Only the lines below, from the one with "thumb ip: (539, 651)" through the one with "ring pip: (281, 212)", are to be written out, exactly.

:: INPUT DATA ::

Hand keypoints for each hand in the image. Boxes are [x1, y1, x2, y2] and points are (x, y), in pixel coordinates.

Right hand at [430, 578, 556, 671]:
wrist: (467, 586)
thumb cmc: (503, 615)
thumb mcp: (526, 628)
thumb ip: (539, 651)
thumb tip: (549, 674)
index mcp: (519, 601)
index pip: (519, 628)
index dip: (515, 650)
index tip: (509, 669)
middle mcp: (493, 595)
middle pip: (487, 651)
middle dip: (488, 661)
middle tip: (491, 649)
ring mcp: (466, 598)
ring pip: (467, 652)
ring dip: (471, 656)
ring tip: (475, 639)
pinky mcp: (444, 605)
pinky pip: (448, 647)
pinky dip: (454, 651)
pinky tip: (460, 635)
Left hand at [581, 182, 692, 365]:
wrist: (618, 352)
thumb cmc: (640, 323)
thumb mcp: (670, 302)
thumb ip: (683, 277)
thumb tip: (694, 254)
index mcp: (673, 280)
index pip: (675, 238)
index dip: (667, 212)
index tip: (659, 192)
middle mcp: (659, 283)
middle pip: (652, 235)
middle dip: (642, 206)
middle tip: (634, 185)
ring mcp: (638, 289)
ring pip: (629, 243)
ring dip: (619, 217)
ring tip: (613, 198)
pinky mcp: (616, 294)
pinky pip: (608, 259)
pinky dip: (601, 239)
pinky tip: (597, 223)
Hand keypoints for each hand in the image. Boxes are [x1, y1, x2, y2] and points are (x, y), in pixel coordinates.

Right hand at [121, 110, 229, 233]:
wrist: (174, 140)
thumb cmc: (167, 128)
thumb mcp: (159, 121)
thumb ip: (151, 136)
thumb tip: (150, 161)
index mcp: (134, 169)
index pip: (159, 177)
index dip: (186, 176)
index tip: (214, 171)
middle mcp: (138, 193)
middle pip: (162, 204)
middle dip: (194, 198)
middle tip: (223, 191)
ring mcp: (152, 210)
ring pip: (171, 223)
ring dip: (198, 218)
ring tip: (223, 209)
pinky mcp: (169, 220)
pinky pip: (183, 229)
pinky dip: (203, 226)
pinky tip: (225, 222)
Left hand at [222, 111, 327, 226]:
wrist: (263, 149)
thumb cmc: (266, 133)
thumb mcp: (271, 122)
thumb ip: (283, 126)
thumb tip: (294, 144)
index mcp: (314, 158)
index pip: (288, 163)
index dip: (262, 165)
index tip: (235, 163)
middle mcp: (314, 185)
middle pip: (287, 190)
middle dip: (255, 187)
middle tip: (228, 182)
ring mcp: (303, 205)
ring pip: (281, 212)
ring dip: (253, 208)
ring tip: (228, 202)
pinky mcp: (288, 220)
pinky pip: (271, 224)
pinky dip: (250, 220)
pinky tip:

:::

» **RESULT OF THE TASK**
thumb ip: (539, 651)
thumb tip: (549, 674)
index mcp: (519, 601)
index pip: (519, 628)
index dip: (515, 650)
index tip: (509, 669)
middle mcp: (493, 595)
middle pip: (487, 651)
middle dip: (488, 661)
middle tip: (491, 649)
ring mcp: (466, 598)
ring pip: (467, 652)
ring dip: (471, 656)
ring tip: (475, 639)
pinky mcp: (444, 605)
pinky pip: (448, 647)
pinky dip: (454, 651)
pinky tip: (460, 635)
Left hand at [581, 182, 692, 365]:
wrist: (618, 352)
thumb cmc: (640, 323)
thumb mcp: (670, 302)
thumb ip: (683, 277)
thumb tip: (694, 254)
index mcp: (673, 280)
index pip: (675, 238)
index dip: (667, 212)
index tip: (659, 192)
middle mcp: (659, 283)
middle pip: (652, 235)
middle dip: (642, 206)
middle tip: (634, 185)
ring mcp: (638, 289)
ring pip: (629, 243)
ring dip: (619, 217)
ring tip: (613, 198)
pinky mcp: (616, 294)
pinky pip: (608, 259)
pinky dip: (601, 239)
pinky tip: (597, 223)
Hand keypoints for each hand in the image. Boxes are [x1, y1, x2, y2] and points are (x, y), in pixel coordinates.

Right hand at [121, 110, 229, 233]:
wrist: (174, 140)
thumb cmc: (167, 128)
thumb mcp: (159, 121)
thumb ip: (151, 136)
thumb tip: (150, 161)
index mcp: (134, 169)
index pip: (159, 177)
index dip: (186, 176)
index tip: (214, 171)
middle mcp: (138, 193)
middle pip: (162, 204)
middle dip: (194, 198)
middle tip: (223, 191)
ring mcp: (152, 210)
ring pip: (171, 223)
ring dip: (198, 218)
ring tip: (223, 209)
pinky mcp: (169, 220)
pinky pip: (183, 229)
pinky dip: (203, 226)
pinky tip: (225, 222)
Left hand at [222, 111, 327, 226]:
wrist: (263, 149)
thumb cmc: (266, 133)
thumb mcp: (271, 122)
thumb ip: (283, 126)
thumb tip: (294, 144)
index mcp: (314, 158)
index pip: (288, 163)
index dip: (262, 165)
index tip: (235, 163)
middle mcp: (314, 185)
middle pip: (287, 190)
middle dip: (255, 187)
middle tip: (228, 182)
ring mcp: (303, 205)
ring pip: (281, 212)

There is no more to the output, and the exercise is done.